* [PROVIDED INFORMATION]:
..............................

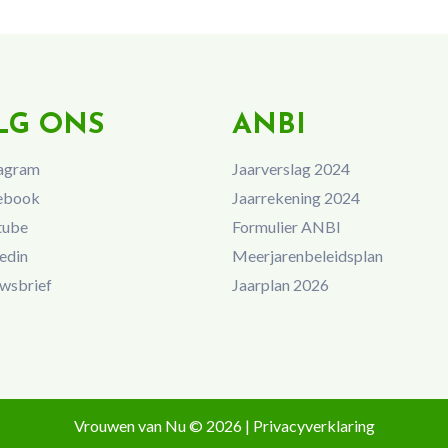
LG ONS
ANBI
agram
Jaarverslag 2024
ebook
Jaarrekening 2024
tube
Formulier ANBI
edin
Meerjarenbeleidsplan
wsbrief
Jaarplan 2026
Vrouwen van Nu © 2026 |
Privacyverklaring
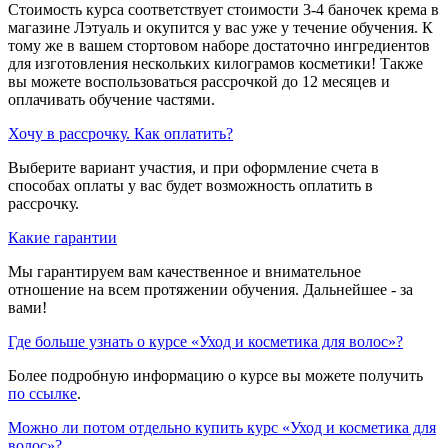
Стоимость курса соответствует стоимости 3-4 баночек крема в
магазине Лэтуаль и окупится у вас уже у течение обучения. К
тому же в вашем стортовом наборе достаточно ингредиентов
для изготовления нескольких килограмов косметики! Также
вы можете воспользоваться рассрочкой до 12 месяцев и
оплачивать обучение частями.
Хочу в рассрочку. Как оплатить?
Выберите вариант участия, и при оформление счета в
способах оплаты у вас будет возможность оплатить в
рассрочку.
Какие гарантии
Мы гарантируем вам качественное и внимательное
отношение на всем протяжении обучения. Дальнейшее - за
вами!
Где больше узнать о курсе «Уход и косметика для волос»?
Более подробную информацию о курсе вы можете получить
по ссылке
.
Можно ли потом отдельно купить курс «Уход и косметика для
волос»?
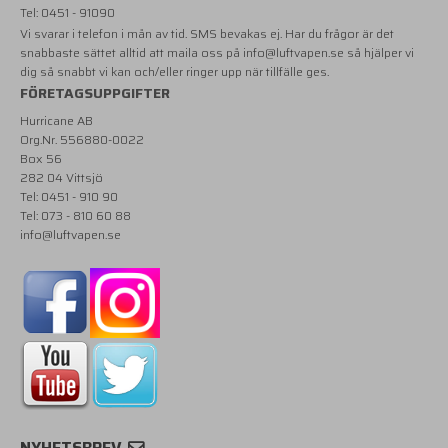
Tel: 0451 - 91090
Vi svarar i telefon i mån av tid. SMS bevakas ej. Har du frågor är det
snabbaste sättet alltid att maila oss på
info@luftvapen.se
så hjälper vi
dig så snabbt vi kan och/eller ringer upp när tillfälle ges.
FÖRETAGSUPPGIFTER
Hurricane AB
Org.Nr. 556880-0022
Box 56
282 04 Vittsjö
Tel: 0451 - 910 90
Tel: 073 - 810 60 88
info@luftvapen.se
NYHETSBREV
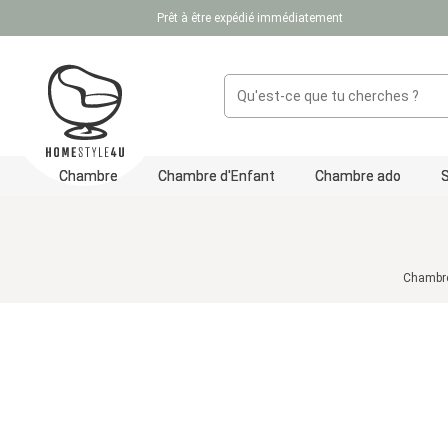
Prêt à être expédié immédiatement
ser au contenu principal
Passer à la recherche
Passer à la navigation principale
Chambre
Chambre d'Enfant
Chambre ado
Chambre
Ignorer la galerie d'images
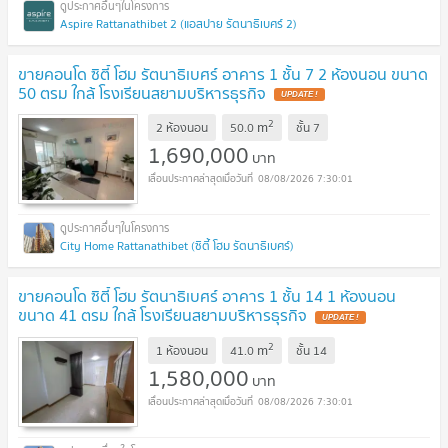
Aspire Rattanathibet 2 (แอสปาย รัตนาธิเบศร์ 2)
ขายคอนโด ซิตี้ โฮม รัตนาธิเบศร์ อาคาร 1 ชั้น 7 2 ห้องนอน ขนาด
50 ตรม ใกล้ โรงเรียนสยามบริหารธุรกิจ
2
m
2 ห้องนอน
50.0
ชั้น
7
1,690,000
บาท
08/08/2026 7:30:01
City Home Rattanathibet (ซิตี้ โฮม รัตนาธิเบศร์)
ขายคอนโด ซิตี้ โฮม รัตนาธิเบศร์ อาคาร 1 ชั้น 14 1 ห้องนอน
ขนาด 41 ตรม ใกล้ โรงเรียนสยามบริหารธุรกิจ
2
m
1 ห้องนอน
41.0
ชั้น
14
1,580,000
บาท
08/08/2026 7:30:01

..............................

* [ACTION ITEM]: The answer should be one number, the count of lines above that contain "Rattanathibet".

* [EXERCISE RESULT]: 2